To demonstrate the practical use of EuclidVision technology and its commercial viability, the company has developed the eFLEX codec. Built on a base of H.264 processing, eFLEX incorporates EuclidVision’s advanced algorithms to deliver a processing pipeline that performs conventional compression on a video stream while analyzing the content of the stream and applying the higher level modeling when advantageous.
eFLEX integrates many of the algorithms created in EuclidVision to extend beyond conventional transform coding and macroblock frame segmentation. In particular, eFLEX performs Macroblock caching, Feature Modeling, and Object Modeling to achieve increased compression and to enable transmission of higher quality video over bandwidth constrained networks.
The following diagram is a subset of EuclidVision research areas implemented within eFLEX:
eFLEX works with Windows Media Player (WMP) as a standard codec plug-in for video playback from an eFLEX encoded video file. Installation of the codec can be accomplished on any network attached device running WMP under a modern Microsoft Windows operating system. eFLEX’s compression advantages could be made available to the over 1 billion devices around the world running WMP today. Since the default conventional processing and the higher-level modeling are able to utilize the MPEG-4 part 10 set of algorithmic functionalities as a toolbox, further advances in the MPEG-4 standard and implementation provide additive benefit without conflicting with the higher-level modeling.
The encoding algorithm within the eFLEX codec is based upon the identification of the best encoding technique at the macroblock level. The codec utilizes the EuclidVision algorithms and techniques to compress both individual and sets of macroblocks with the best encoding and likewise decode and re-assemble the macroblocks into frames and subsequently a synthesized video. Features are detected and tracked throughout the video during compression. From those features, models are created that are used within the analysis and compression phase of the macroblock encoding.
The following diagram displays a conceptual simplification of the eFLEX codec:
When the encoding algorithm starts, it analyzes the video stream and identifies the best encoding to use at the macroblock level by determining macroblocks that exhibit salient characteristics. Macroblocks that do not exhibit salient characteristics or have a low encoding cost associated with them are encoded by conventional compression.
When using EuclidVision to encode, the algorithm may choose from a number of methods. One of these methods involves the macroblock cache, which is a set of retained "regions of pels". The determination, of which "regions of pels" to be retained, is dependent upon various criteria. These criteria include the following elements: retain all macroblocks or "regions of pels"; retain "regions of pels" in proximity of some tracked feature or object within the video; retain the "regions of pels" based on their pel-level persistence as groups of pels tend to match other pels in different frames; consider the number of times the particular macroblock has been used to successfully fill a match for another macroblock.

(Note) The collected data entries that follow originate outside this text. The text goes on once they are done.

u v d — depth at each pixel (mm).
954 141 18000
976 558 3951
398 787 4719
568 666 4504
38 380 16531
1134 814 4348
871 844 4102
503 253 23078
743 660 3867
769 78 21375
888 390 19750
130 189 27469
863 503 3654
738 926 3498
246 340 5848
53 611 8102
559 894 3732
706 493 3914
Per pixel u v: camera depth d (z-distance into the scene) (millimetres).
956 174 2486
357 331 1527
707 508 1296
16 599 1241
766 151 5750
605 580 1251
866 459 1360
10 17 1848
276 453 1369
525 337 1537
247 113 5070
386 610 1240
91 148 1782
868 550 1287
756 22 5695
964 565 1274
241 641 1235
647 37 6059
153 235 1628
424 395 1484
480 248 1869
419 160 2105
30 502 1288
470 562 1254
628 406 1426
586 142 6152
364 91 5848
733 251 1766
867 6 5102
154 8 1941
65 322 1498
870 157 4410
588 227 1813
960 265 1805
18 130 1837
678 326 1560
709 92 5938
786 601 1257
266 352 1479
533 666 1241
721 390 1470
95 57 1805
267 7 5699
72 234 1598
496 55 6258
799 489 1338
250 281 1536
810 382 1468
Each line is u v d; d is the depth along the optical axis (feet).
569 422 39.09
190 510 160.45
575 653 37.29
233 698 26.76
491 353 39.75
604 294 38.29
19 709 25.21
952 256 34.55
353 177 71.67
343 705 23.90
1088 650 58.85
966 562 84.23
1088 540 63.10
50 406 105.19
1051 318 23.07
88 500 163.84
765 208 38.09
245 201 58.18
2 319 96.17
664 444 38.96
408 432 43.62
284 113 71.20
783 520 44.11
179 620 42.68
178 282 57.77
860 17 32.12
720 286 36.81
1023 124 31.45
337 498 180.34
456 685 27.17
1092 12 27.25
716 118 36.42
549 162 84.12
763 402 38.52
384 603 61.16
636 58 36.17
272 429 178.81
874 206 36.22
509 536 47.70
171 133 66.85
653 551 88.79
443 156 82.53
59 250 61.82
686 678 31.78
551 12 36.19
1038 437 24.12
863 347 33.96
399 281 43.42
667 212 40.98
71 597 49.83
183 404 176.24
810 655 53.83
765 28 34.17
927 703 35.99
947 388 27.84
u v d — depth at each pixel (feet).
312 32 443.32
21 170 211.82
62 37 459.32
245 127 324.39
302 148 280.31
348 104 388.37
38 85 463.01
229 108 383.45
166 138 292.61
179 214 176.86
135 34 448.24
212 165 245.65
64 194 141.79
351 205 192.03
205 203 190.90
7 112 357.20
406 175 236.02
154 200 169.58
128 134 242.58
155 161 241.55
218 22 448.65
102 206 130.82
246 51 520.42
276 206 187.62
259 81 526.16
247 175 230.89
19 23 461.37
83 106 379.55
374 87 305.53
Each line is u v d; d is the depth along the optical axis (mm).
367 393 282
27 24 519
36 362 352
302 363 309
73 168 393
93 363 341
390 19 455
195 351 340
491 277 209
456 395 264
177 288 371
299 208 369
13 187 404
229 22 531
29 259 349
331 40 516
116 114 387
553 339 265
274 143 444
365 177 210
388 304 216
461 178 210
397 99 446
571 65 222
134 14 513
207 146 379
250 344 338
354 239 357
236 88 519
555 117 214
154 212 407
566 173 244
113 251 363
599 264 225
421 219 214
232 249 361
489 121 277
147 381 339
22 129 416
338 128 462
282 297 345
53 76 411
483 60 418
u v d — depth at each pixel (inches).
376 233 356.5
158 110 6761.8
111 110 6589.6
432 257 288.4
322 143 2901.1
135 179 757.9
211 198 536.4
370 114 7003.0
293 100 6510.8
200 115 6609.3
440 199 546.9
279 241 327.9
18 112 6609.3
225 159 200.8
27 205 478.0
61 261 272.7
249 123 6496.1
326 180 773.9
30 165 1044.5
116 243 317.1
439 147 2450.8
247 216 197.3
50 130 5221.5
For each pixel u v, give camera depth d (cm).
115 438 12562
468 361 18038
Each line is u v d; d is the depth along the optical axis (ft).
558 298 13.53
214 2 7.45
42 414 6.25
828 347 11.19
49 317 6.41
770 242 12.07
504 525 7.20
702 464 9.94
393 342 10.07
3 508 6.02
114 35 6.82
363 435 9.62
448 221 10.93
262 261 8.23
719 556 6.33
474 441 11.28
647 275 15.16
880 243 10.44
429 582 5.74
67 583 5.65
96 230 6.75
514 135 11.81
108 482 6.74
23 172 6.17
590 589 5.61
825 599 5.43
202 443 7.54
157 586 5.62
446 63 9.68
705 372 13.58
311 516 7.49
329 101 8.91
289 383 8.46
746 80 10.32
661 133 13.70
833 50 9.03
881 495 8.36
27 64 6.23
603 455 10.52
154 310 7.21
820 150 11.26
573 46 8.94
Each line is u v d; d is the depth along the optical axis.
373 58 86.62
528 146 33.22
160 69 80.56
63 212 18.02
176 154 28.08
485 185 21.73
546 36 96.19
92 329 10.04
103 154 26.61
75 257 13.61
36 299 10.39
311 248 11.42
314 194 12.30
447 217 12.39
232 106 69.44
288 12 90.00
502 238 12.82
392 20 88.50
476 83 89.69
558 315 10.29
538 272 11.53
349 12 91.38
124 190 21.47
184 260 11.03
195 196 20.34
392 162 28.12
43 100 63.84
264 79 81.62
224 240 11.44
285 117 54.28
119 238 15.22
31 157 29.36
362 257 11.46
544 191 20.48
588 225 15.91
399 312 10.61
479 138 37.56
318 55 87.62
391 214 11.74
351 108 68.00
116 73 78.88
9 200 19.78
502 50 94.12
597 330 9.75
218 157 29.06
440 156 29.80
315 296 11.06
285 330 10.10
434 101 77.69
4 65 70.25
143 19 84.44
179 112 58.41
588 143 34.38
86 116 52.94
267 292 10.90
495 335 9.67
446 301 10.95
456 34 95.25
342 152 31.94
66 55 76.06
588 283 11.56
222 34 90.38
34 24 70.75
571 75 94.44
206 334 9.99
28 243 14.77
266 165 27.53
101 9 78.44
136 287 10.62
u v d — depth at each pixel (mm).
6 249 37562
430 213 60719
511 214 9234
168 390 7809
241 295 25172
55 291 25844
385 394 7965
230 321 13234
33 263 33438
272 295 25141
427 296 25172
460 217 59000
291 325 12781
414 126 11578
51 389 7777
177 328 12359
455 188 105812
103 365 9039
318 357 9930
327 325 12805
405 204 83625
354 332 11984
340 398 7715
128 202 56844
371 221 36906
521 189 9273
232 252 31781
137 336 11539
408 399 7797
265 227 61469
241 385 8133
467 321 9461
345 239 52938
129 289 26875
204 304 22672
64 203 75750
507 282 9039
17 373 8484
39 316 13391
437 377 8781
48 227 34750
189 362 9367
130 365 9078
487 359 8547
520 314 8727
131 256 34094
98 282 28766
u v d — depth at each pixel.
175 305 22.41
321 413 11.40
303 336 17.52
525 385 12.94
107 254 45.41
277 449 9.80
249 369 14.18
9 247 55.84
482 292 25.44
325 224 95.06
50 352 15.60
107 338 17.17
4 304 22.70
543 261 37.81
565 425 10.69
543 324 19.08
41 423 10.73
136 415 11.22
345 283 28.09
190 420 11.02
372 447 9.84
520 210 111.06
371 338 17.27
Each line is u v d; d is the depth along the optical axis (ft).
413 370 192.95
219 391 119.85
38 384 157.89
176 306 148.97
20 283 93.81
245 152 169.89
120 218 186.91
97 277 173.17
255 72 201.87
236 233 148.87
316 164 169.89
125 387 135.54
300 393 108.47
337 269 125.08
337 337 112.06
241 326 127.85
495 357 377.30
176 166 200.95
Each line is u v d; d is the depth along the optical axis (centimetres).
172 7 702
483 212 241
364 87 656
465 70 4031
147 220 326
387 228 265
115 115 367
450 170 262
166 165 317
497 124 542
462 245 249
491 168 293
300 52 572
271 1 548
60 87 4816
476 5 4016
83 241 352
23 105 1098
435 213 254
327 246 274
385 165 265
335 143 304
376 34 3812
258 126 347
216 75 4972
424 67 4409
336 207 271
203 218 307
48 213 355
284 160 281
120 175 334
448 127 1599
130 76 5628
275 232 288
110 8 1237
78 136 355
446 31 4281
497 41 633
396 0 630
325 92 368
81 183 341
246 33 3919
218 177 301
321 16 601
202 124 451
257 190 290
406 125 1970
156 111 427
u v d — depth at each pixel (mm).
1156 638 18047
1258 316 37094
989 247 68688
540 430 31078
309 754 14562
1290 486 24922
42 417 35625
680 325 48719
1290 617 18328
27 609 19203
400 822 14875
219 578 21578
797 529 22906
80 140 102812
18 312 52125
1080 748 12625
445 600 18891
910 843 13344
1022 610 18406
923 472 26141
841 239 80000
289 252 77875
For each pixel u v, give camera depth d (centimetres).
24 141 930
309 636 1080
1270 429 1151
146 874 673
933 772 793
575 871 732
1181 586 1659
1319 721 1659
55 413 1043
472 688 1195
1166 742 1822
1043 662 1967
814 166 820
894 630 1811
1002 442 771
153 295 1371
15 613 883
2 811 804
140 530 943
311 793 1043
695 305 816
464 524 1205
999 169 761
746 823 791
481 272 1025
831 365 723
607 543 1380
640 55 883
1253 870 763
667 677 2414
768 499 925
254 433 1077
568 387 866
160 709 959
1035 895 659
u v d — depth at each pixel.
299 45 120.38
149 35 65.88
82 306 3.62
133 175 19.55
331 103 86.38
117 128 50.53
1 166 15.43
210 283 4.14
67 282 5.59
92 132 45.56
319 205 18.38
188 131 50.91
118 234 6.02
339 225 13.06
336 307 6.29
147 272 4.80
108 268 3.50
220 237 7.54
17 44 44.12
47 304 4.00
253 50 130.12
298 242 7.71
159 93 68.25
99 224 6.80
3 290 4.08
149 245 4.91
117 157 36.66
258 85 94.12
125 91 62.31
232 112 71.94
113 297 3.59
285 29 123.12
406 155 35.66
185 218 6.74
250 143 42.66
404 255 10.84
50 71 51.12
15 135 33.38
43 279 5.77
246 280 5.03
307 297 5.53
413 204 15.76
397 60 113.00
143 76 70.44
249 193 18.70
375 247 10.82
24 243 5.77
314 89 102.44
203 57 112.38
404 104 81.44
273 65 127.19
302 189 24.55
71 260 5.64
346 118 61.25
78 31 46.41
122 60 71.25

Once the "regions of pels" have been identified then the algorithm considers that a match has been made and determines the effectiveness of the match to model the current macroblock. Depending on these results, additional processing may occur to create a secondary match and so on. These matches along with the primary match are used in combination to identify the best encoding technique and to encode the current macroblock. In the case when more than one match is used to represent the current macroblock, different modeling methods are employed which range from simple interpolation and extrapolation of the matches, to more complex mode modeling methods such as Principal Component Analysis (PCA) and Orthogonal Matching Pursuit (OMP).